A Vatican spokesman, Fr Ciro Benedettini, said Pope Francis told the father: “It must never happen again that a child suffers in this way.”
Then the Pope headed to Cassano all’Jonio, the town where the killing of the little 3-year-old boy occurred, and which the Pope had promised to visit.
The Pope also highlighted the struggle of the region’s young people, who face high unemployment and temptation to join crime syndicates.
“Today, as bishop of Rome, I am here to confirm you not only in faith but also in charity, to accompany you and to encourage you in your journey with Jesus Charity,” he said.
“I want to express my support to the bishop, the priests and the deacons of this Church, and also of the Eparchy of Lungro, rich in its Greek-Byzantine tradition.”
But I extend it to all the pastors and faithful of the Church in Calabria, courageously committed to evangelisation and to promoting lifestyles and initiatives which put at the centre the needs of the poor.”
“And I also extend it to the civil authorities who seek to live political and administrative commitment for what it is—a service to the common good.
The Pope made his comments during the feast-day Mass he presided for Corpus Domini on the plains of the small town of Sibari, a once-important city in the Hellenistic period of Calabrian history.
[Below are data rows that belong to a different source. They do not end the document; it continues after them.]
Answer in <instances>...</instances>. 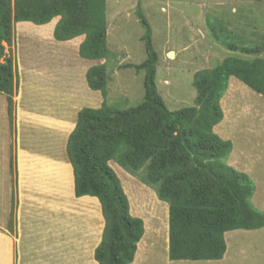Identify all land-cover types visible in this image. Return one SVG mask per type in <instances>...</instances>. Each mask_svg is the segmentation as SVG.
<instances>
[{
	"label": "trees",
	"instance_id": "1",
	"mask_svg": "<svg viewBox=\"0 0 264 264\" xmlns=\"http://www.w3.org/2000/svg\"><path fill=\"white\" fill-rule=\"evenodd\" d=\"M143 26L140 37L145 58L125 67L144 71L143 99L134 106L115 109L107 104L105 62L86 70L92 90L101 92L98 108L82 107L68 136L66 153L73 167L76 196H96L105 221L100 242L94 249L97 264H130L143 222L129 212V203L109 161L152 187L156 197L168 204V247L170 260H218L226 244L224 232L264 226V211L251 203L253 181L226 163L230 140L220 138L213 126L222 119L220 98L234 76L264 98V40L252 46L226 44L231 51L252 58L227 55L214 67L194 72V105L170 110L155 83L157 52L151 28L140 9L135 11ZM58 17L53 37L64 41L84 35L78 47L81 57L108 56L105 0H0V93L6 96V112L14 131L18 74L13 50L14 24L36 25ZM213 31V27H211ZM184 136L185 142L182 141ZM13 172V159L11 161ZM15 199L12 191L8 228L14 225Z\"/></svg>",
	"mask_w": 264,
	"mask_h": 264
},
{
	"label": "crops",
	"instance_id": "2",
	"mask_svg": "<svg viewBox=\"0 0 264 264\" xmlns=\"http://www.w3.org/2000/svg\"><path fill=\"white\" fill-rule=\"evenodd\" d=\"M57 20H58V17H54L50 21L51 24L48 22V23H45L43 25L42 24L36 25L30 21H19V22H16L14 24V35H15V28H16L17 29L16 33H17L18 37L27 38L29 35L30 36H32V35L38 36V37L40 36L39 38L36 37V39L37 40L39 39L38 42H42L41 44H44L42 46L45 47L46 44H48V42L50 44L47 45V48L46 47L42 48V46L40 44H38V46L34 47V55H35L34 56V58H35L34 63L24 64V66L21 64V65H18V67H17V62H15L17 74H18L17 75L18 76V90L14 96V101H15L14 131H12L10 128L9 119H8V115L6 112V96H5V94L0 93V264H28V262L30 264H42L43 261H44L43 264H48V263H50V264H63V263L64 264H97L96 260L93 257V253H94L95 247L97 246V244L101 240L102 231H103L104 224H105V221H104V218L102 215L101 204H100V201L98 200V198L96 196H90V195L76 196L75 195V193H74L73 167H72V164L70 163L68 156H67V153H66V144H67L68 136L76 124L78 111L82 107L98 108L102 104V98L103 97H102L101 92L98 90L90 89L88 87V85L86 86L87 82L85 79V73H86V70L88 69V67L95 65V64L103 63L105 58L87 59V58H83L79 55L78 47L84 39L83 34L72 38V40L71 39L64 40V41L56 40L53 37V28H54V25L57 22ZM44 26H45V29H44ZM35 27H36V29H35ZM30 28H31V30H33L31 32H36L39 34L30 33ZM37 28L38 29L40 28V31H34V30H37ZM44 30H46V31H44ZM41 31H43L44 33H47V34H44ZM26 33H29V34H26ZM48 36H50V37H48ZM43 37H45V38L42 40ZM46 37H48L49 40L46 39ZM40 39H41V41H40ZM45 39L47 42L45 41ZM52 40H53V43H51ZM65 41H67V42L65 43ZM66 44H67V46H66ZM6 48H8V47L5 44V50H6ZM11 48L13 50V55H14V59H15V53L17 52V50H16V48H14V46H11ZM64 49H66V50H64ZM7 51L8 50H6V52ZM65 53H66V55L70 54L68 56H72V54H74L73 56H75L74 57L75 59L74 58L71 59L72 57L70 58V57L66 56ZM52 59H53V61H52ZM66 59H69L70 62H68V60L66 61ZM57 60H59V63L55 62ZM64 62L65 63L67 62L68 64L66 63V65H65ZM85 62H88V63H85ZM57 64H58V66H57ZM60 64L61 65L63 64V65L61 66ZM32 66H34V67H32ZM37 66H38V68H37ZM21 69H22V71H21ZM52 70H54V71H52ZM66 70H69V71L66 72ZM71 70H73V72ZM29 71H31V72H29ZM80 71H81V73H80ZM60 75L63 77V79L58 80V78H62ZM42 76L43 77L46 76V77H44V79H42L43 78ZM69 77H70L71 81H70ZM28 79H30V80H28ZM37 80H39V81H37ZM34 81H35V84H34ZM44 81H45V83H43ZM50 81H52V82H50ZM48 82L49 83L54 82L53 83L54 85L49 84ZM47 84H49V85H47ZM27 85H30V86H27ZM33 85H34V87H33ZM35 85H37V86H35ZM67 86H68V88H67ZM83 86H84V88H83ZM51 87H53V88H51ZM52 89L54 91H52ZM57 89H58V91H57ZM65 89H66V92L63 91ZM68 89L71 90V92ZM85 89H86V91H85ZM80 91H82V92H80ZM32 92H33V94H32ZM85 92H86V94H89V95L86 96ZM254 92L255 91L253 89H251L249 86L244 84L242 81H240L239 79H237L234 76H230L228 79L226 91L224 92L223 96L220 98V101H219L220 107L222 110V119L216 125L213 126V131L220 138H222L224 140H230L231 141L232 149L226 158V163L228 165L232 166L234 169L245 173L253 181L254 193L251 197V203L253 204V206L256 209H258L260 211H264V132L262 133L259 131L258 132L253 131L256 133L255 134V133H252V131H251V129L253 127L257 128L256 124L258 126H260V127H258L257 130H259V128H261V126H263V128H264V114H262V113H264V110L262 112H260V114H259V108L257 107L255 109V114H254L255 120L252 122L250 121L253 124L247 122V123H249L248 125L250 128H251V125H254V126H252L251 129H249V127H247V124L242 123L244 115L249 114L250 109H246V108H249V105L250 106L253 105L252 101H254V100L252 99L253 97L251 96V94H254ZM255 93H257V92H255ZM49 94H51V95H49ZM27 95L30 97H28ZM54 95H55V97H52ZM43 96H45V97H43ZM89 96L91 97V99ZM244 96L251 98V101H250L251 103L249 105L246 101H244ZM35 97H37L38 99ZM84 97H86V98L88 97V98L86 99ZM257 97H258V95H257ZM24 98H26L28 100H26V99L24 100ZM46 98L48 100L49 99H51V100L46 101ZM31 99L33 101H31ZM35 100H37V101L34 102ZM59 101H61L62 103ZM30 102H33V104ZM49 102H52V103H49ZM37 103H39L40 106L37 105V107H35L36 106L35 104H37ZM76 103H78L79 105ZM93 103L94 104L96 103V104L94 105ZM59 105L61 106V108ZM28 107H30V108H28ZM75 107H77V108H75ZM36 108H38V109H36ZM35 109L37 110V112ZM24 110H26V113H27V111L30 113V117H28L29 113L26 114ZM29 110H31V111H29ZM232 110H234L233 111L234 113L230 112ZM61 111H63V112H61ZM36 113H38V114H36ZM236 113H237V115H236ZM50 114H52L54 117ZM230 114H231V117H233L232 114L236 115L234 117H236L237 121H234L235 118L233 120V122L236 123V125L239 124L238 122L241 121V124H242L241 130H239V125L235 126V128H234V126H232V128H234V130L238 128V130L240 132L238 134V136L235 135L234 130L230 127V125L233 124V122L231 121L232 119L229 120ZM43 116H44V118H43ZM25 117H27V119ZM58 118H60V119H58ZM55 119H57V120H55ZM65 119H67V120H65ZM22 120L23 121L26 120V122H23ZM260 121H262V122H260ZM37 122H40V123H37ZM258 123H260V124H258ZM30 124H31V126H30ZM243 125H246V129L248 128V130H250V131L243 130L244 129ZM40 126H42V128ZM33 127H35V128H33ZM255 128H254V130H255ZM263 128H261V129H263ZM28 130H30V131H28ZM36 130H37V132H36ZM38 130H39V132H38ZM242 130H243V133H244V131L245 132L248 131L252 134V136H249V134L247 132V134H248L247 138L252 137L251 139L249 138V141L246 142L245 138H241ZM45 131H46V133H45ZM28 132H29V134H28ZM49 133H50V135H49ZM36 136L38 138H36ZM25 137H27V140ZM28 137H29V139H28ZM238 137H239V142L237 141ZM40 138H42V139H40ZM50 138H52V139H50ZM60 139H61V141H60ZM242 139H244V141H242ZM34 141H36V142H34ZM240 141H242L243 144ZM20 142H22V143H20ZM42 144H44V145H42ZM47 145L48 146L51 145L52 147H47ZM54 148H56L58 151ZM32 149H34V150H32ZM43 150H45V151H43ZM40 154H42V155L40 156ZM43 155H45V157L48 155L49 157L47 156L45 158ZM41 157L43 159H41ZM53 157H54V159H53ZM36 158H38V159H36ZM12 159H13V172H11V161H12ZM48 160H49V162H48ZM44 163H45V165H44ZM108 163L110 165L113 162H111V160H110ZM48 164H49V166H48ZM51 164H52V166H50ZM46 166L49 169L46 168ZM112 167H114V170H116V165L114 163L112 164ZM53 171H54V173H53ZM53 174H55V175H53ZM44 175H45V177H44ZM125 175L127 178L136 181L132 176H130L126 173H125ZM50 178H52V179L50 180ZM53 178H56V179L54 180ZM57 180H59V181H57ZM34 182H35V184H34ZM134 185L135 186L137 185L136 187L138 189L141 188L140 190L146 189L147 190L146 192H148V198H150V200H152V202H153V199H155V198H153V193L151 191H149L146 186H144L143 184H140L138 182H135ZM58 187L61 189H59ZM12 191L14 193V199H15V211H14L13 229H12V231H10V229L8 228V224H9V217H10V210H11ZM53 191H55V192H53ZM124 191L127 192L125 187H124ZM46 192H48V194H46ZM62 192H64V193H62ZM39 193H41V195ZM37 194H39L40 196ZM52 194L53 195L56 194V195L53 197ZM65 195H67V196L65 197ZM127 197L129 199V196H127ZM60 198H63V199L58 200ZM148 198H147V200H148ZM69 200H71V201H69ZM33 201H34V203H33ZM61 202H63L64 204ZM43 203H45V205ZM155 203L160 204L156 199H155ZM36 205H38V206H36ZM50 205H52V206L50 207ZM162 205H163V210H164V218L162 219V221H163L162 222V225H163L162 228H163L164 240L167 243V247H168V220H167L168 204L166 205L165 203H163ZM35 206L39 207V208H36ZM46 207H47V209H46ZM89 207H91V208H89ZM153 208H154V206L151 203L148 207V211H150V210L153 211L154 210ZM41 209H44V210H41ZM54 209H56L58 211H56ZM38 210H40V211H38ZM129 210H130V208H129ZM55 211H56V213H55ZM64 211H66V212H64ZM152 211H150V212H152ZM62 213L63 214L67 213L69 216L65 214L66 216L64 215L65 216L64 217L62 215ZM43 214H44V216H43ZM131 215H133V214H131ZM137 215L141 216L138 213H137ZM62 216L64 217L65 220L61 219ZM47 218H49L50 220ZM45 222H47V223H45ZM93 222L94 223L96 222V223L94 224ZM70 225H72V226H70ZM143 227H144L143 228V234H142L140 240L137 242L136 251L134 253L133 260L130 264H137L138 249H139V246L141 243H143L144 246L147 245V241H148V237H147L148 234L147 233H148V231L149 232L150 231L151 232H154V231L157 232L156 230H158V229H155L154 227L150 228V226L146 222V219L143 223ZM79 229H80V231H79ZM55 230L58 232L57 235L55 234L56 232H54ZM77 230H78V232H77ZM44 233H48L49 235L48 234L46 235ZM39 234H42V235H39ZM252 234L254 236H252ZM248 236H250L249 238L252 239V241L254 243L255 250H251L249 248V247L253 248V244L248 245L245 243V240L247 239ZM41 238H45V239L43 240ZM59 239H60L61 243H60ZM224 240H225V244H226V250H225V253L223 254L221 259L215 260L218 263L228 264L229 262H234L237 264V262H238V264H240L239 255H242V256H244V259H245V260L243 259L244 260L243 262H247V257H252L249 259L250 260L249 264H251L256 260V258H263L264 257V251L258 249V247L260 245H262L264 242V226L261 228H258V229H234V230L226 231V232H224ZM239 241L244 242L246 244V247H248V248L244 249L241 252H235L234 248L236 246V243ZM43 245L46 246L47 248L44 247ZM35 248H36V250L38 249L37 250L38 252L35 250ZM53 249H56L55 250L56 252H53L54 251ZM44 250L46 252L49 250L48 254L53 252L52 254L55 253L54 255H56V256H54L52 254L48 255L47 253L44 252ZM44 254H46V255H44ZM60 254H62V255H60ZM21 255L23 256V258L21 257ZM42 256L45 258L47 256V258H49L50 260L53 258H57V261H56V259L55 260L53 259L52 261H56V262H52V261L49 262V259L46 258V260H45ZM51 256H52V258H51ZM58 257H60L59 260H58ZM32 258H35V260L30 262V260ZM36 259H38V260H36ZM25 260H27V261H25ZM36 261H37V263H36ZM206 261H212V260H206ZM191 263L195 264L196 262H191Z\"/></svg>",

Up to 200,000 faithful are believed to have attended the Mass which took place in temperatures of 30 Celsius.
The front row seats were reserved for those with illness and disability, rather than local dignitaries, acdecision the local bishop chose to underline ahead of the Pope’s trip.
The Pope’s visit to the region was greatly anticipated by the locals, who in recent months were shocked by the murder of Fr Lazzaro Longobardi, as well as the death of a three-year-old Nicola “Coco” Campognolo.
“Your land, which so beautiful, knows the signs of the consequences of this sin,” he told those assembled.
“This evil must be fought, must be expelled.” He called on the local Church to expend itself even more “so that good can prevail”.
“Our children ask this of us,” he added.
He said faith can help in responding to these demands. He called the faithful of the Church in Calabria to be brothers and to show each other practical solidarity, noting signs of hope in local families and in the Church.
He also urged young people not to allow themselves to be robbed of hope.
“Today,” he continued, “we ask the Lord to enlighten us and to convert us, so that we truly adore only him and we renounce evil in all its forms.”
He concluded, saying that in adoring Christ and following him, parishes will grow in faith and charity and they will be places where people walk alongside each other and support, help and love each other, even in difficult moments.
A 2013 study by Demoskopia, an economic and social research institute, estimated the ‘Ndrangheta’s annual turnover at some €53 billion in 30 countries, equivalent to about 3.5 percent of Italy’s total official economic output.
Around half of its revenues came through drug trafficking, the study found.
According to Reuters, Bishop Nunzio Galantino in Calabria is seen as one of the most progressive in Italy’s poorer, underdeveloped south and has taken strong stands against organised crime.
But there have been instances of collusion of some priests in other areas of Calabria where the ‘Ndrangheta is strongest, further south along the Italian peninsula near Reggio Calabria.